*EXERCISE BRIEF*. Look through the records below and collect all lines that hold the string "variety".

*DATA PROVIDED*.
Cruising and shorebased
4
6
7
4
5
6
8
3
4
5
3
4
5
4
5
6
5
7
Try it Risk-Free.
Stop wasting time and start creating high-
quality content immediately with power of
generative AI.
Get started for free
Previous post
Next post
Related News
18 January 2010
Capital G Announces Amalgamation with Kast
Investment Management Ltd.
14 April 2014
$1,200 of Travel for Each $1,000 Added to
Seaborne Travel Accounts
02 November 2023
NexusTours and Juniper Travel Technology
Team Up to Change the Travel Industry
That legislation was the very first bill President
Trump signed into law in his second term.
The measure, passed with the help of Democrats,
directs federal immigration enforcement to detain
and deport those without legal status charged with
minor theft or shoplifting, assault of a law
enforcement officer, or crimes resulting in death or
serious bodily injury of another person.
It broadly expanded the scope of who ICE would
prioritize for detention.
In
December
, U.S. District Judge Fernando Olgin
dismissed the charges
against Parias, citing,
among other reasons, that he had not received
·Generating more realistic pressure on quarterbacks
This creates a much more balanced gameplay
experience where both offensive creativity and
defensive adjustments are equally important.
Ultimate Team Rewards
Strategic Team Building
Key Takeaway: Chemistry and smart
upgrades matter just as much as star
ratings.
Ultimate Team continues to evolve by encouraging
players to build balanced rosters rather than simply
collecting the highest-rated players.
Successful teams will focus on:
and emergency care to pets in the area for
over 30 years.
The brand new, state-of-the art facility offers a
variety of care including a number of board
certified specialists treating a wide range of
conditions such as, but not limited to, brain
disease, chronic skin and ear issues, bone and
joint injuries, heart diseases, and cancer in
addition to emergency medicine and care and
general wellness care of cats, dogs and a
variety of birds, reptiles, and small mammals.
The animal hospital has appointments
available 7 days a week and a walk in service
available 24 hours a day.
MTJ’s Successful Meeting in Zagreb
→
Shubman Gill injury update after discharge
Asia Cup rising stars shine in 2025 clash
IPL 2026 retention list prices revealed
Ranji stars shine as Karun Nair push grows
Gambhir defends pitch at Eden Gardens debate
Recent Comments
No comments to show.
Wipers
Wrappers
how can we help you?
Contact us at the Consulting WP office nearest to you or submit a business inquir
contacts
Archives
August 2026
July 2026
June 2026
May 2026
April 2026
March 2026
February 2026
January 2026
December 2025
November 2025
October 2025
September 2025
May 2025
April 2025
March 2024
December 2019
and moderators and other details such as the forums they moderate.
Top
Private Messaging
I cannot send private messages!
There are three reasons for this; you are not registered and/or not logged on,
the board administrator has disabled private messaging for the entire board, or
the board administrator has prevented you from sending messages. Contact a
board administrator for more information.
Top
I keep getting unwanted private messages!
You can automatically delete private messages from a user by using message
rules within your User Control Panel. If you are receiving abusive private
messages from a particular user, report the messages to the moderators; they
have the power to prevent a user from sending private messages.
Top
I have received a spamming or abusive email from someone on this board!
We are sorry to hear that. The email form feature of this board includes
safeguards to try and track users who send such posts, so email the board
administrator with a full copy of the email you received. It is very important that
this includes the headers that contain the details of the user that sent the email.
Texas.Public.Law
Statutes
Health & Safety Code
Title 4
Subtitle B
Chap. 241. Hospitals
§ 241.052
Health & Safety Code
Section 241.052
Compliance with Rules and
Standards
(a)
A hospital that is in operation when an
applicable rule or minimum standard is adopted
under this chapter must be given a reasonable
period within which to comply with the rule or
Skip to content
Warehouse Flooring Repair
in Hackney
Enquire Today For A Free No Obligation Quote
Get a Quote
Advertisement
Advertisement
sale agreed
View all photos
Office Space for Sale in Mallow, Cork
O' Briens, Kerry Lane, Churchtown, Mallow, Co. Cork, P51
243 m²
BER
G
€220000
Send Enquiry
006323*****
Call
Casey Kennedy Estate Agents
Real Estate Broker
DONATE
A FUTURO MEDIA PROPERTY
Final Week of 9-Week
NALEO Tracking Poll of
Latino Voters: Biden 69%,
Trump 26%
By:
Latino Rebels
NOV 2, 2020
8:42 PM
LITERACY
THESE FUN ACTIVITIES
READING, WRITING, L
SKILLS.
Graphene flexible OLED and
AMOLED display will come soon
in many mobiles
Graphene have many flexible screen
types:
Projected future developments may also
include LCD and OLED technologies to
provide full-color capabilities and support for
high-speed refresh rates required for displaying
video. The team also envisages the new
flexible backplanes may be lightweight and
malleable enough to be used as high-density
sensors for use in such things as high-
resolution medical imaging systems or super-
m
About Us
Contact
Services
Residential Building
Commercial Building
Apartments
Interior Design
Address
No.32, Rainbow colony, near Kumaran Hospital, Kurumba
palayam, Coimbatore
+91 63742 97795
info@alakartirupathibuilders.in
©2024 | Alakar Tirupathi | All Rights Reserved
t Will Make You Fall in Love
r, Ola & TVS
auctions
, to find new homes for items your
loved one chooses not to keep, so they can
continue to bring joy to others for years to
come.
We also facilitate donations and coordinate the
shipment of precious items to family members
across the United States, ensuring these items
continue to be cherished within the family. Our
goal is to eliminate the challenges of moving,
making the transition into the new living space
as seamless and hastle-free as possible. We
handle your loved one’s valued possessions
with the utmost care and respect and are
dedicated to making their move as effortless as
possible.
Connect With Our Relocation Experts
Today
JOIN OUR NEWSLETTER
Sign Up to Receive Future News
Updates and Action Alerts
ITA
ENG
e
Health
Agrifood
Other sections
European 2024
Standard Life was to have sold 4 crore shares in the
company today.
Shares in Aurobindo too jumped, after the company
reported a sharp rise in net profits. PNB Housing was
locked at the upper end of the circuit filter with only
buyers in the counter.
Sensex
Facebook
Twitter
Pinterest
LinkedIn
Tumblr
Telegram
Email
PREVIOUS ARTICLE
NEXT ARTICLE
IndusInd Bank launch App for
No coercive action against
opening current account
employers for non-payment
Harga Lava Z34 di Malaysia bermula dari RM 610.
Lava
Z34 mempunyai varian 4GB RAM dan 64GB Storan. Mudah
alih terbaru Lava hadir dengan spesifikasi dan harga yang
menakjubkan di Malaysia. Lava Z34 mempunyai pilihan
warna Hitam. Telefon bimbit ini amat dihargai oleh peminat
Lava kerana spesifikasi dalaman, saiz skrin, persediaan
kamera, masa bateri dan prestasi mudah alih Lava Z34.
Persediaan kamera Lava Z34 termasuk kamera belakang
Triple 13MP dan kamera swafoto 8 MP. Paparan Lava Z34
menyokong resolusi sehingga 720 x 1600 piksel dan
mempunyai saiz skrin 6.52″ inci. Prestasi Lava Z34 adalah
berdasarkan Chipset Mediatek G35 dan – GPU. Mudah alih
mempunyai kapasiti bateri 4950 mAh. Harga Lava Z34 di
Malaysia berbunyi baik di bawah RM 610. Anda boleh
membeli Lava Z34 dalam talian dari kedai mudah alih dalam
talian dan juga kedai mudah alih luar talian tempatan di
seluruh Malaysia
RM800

*SOLUTION TO THIS EXERCISE*.
variety of care including a number of board
variety of birds, reptiles, and small mammals.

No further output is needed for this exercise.